* Reading text:
# # # # # # #

Frank Braught and Gibby hurried over to see the depression. Gibby, an experienced native of the area, studied the sloping sides of the noticeable hollow from end to end. Frank immediately concluded, “This looks like a real possibility, and it’s certainly right in line with the other graves and due north of them.”

The rain had petered out, but the dull grey sky was not particularly promising. Taking a brief rest, we viewed from different angles the position of the depression with respect to the key point of reference, the small picket enclosure surrounding the two lonely hillside graves. The more we checked the location, the more excited we became. Frank, the eldest of our small group, voiced all our feelings. “If we don’t find it this time, I think we’ll have to conclude that there is no casket, and Tom must have been moved.”

“I think you’re right, Frank,” Gibby admitted.

# # # # # # #

* Information supplied:
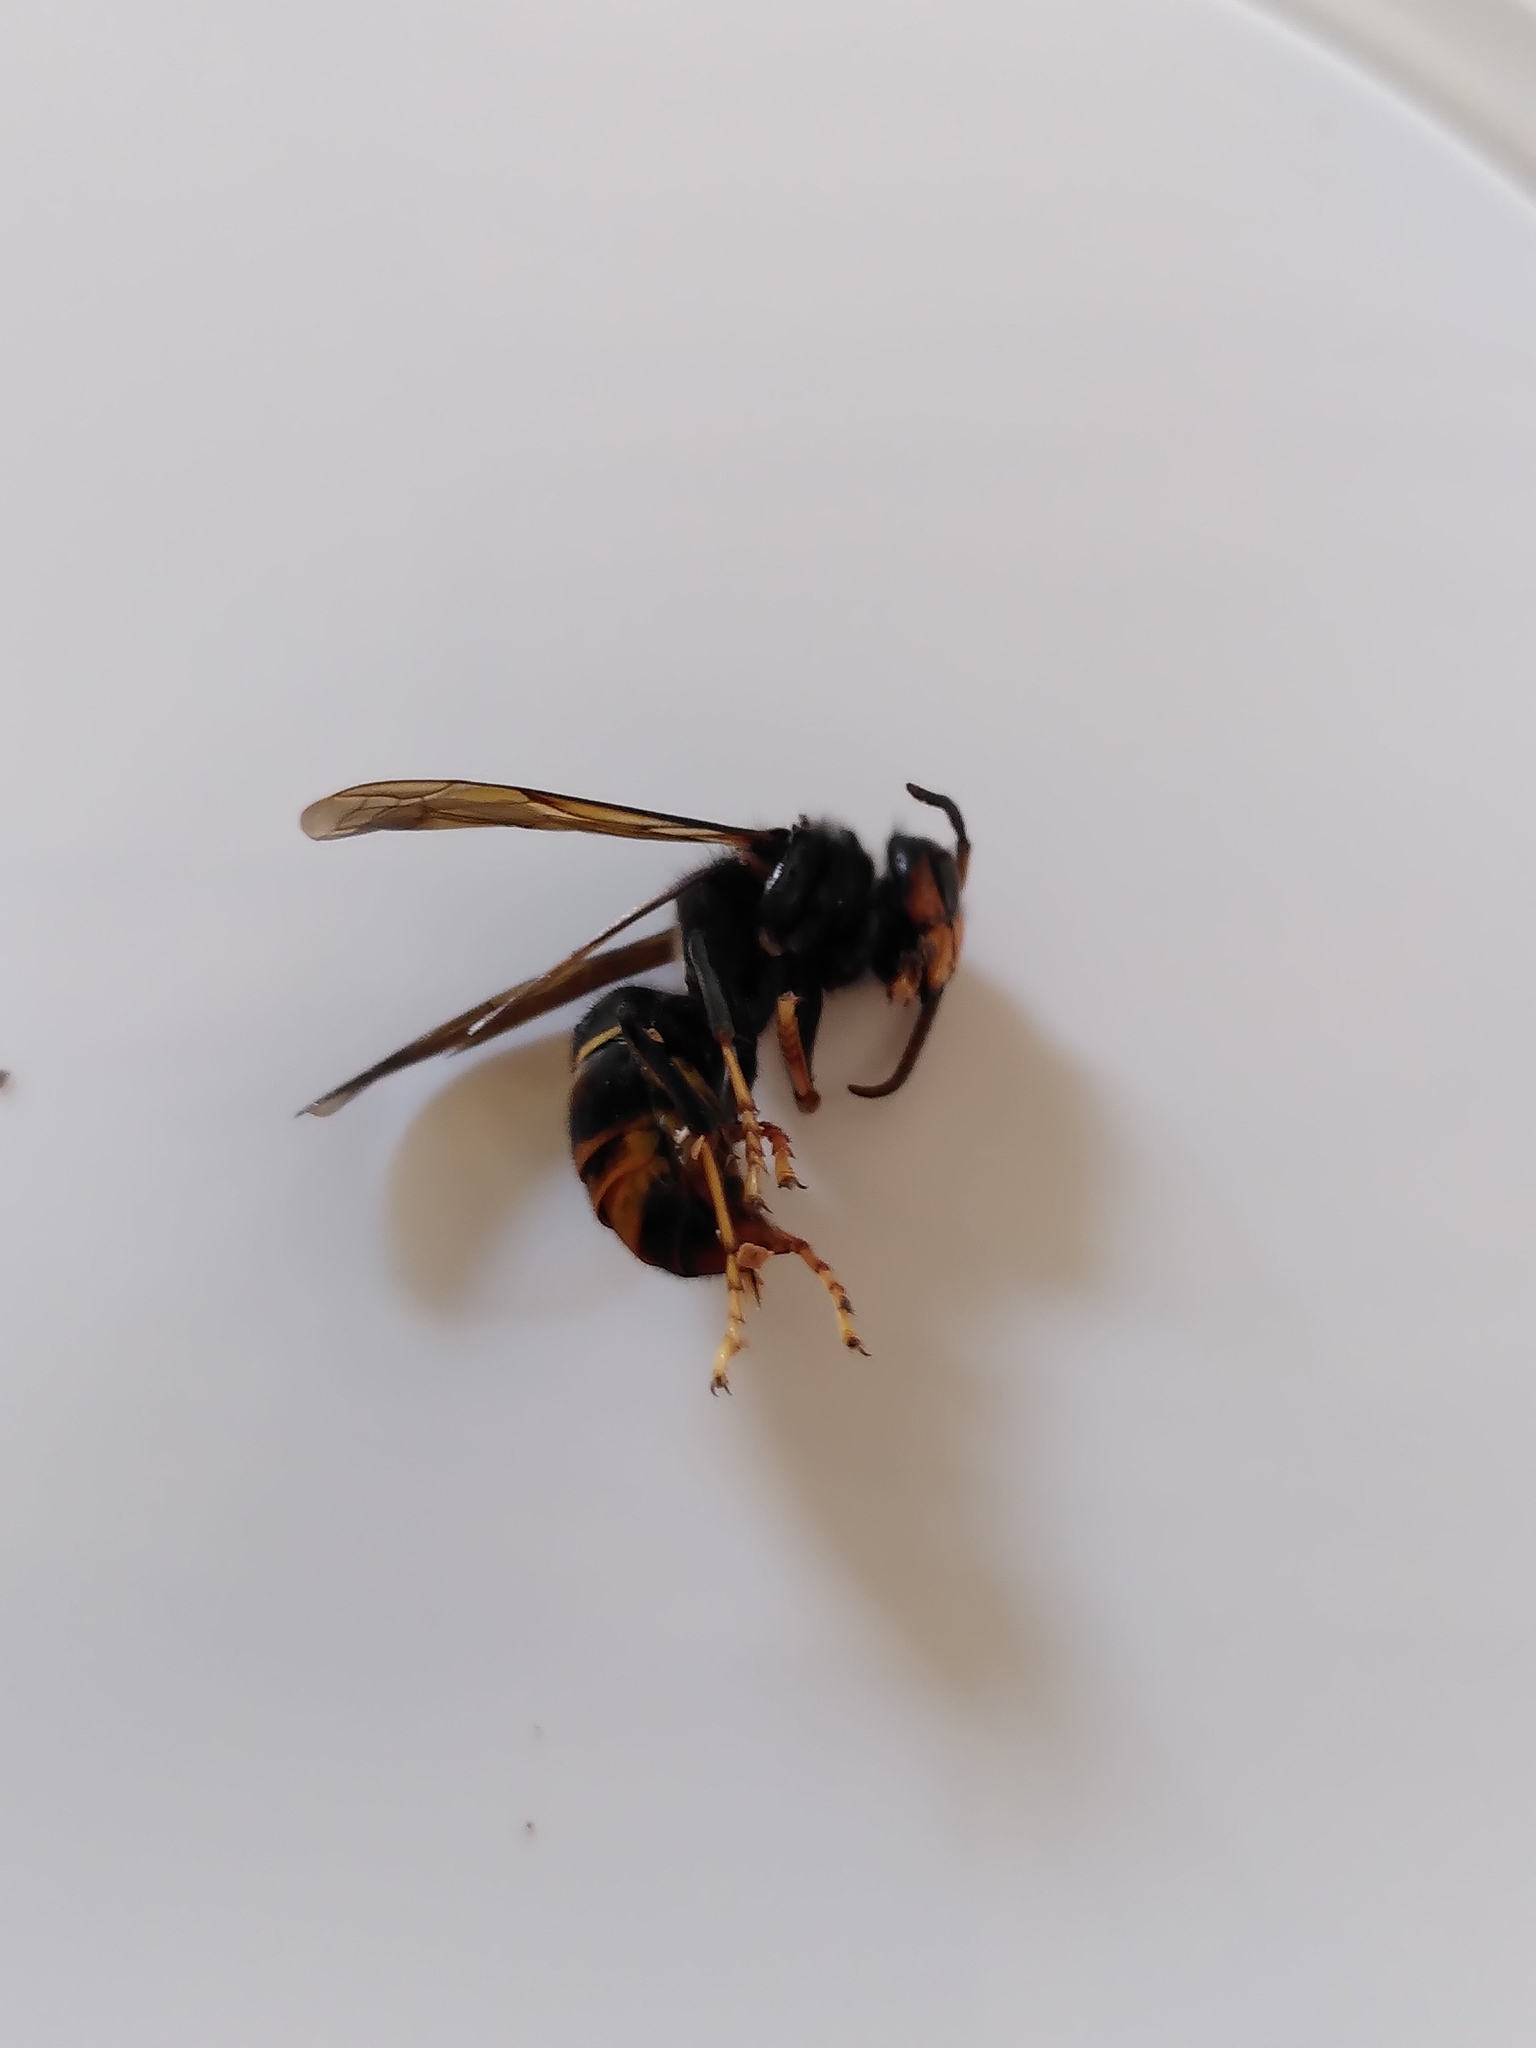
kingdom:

# # # # # # #

Name every person mentioned by name in the passage about the search for a grave. The listing plays no part in what comes next.

Frank Braught (also called Frank), Gibby, Tom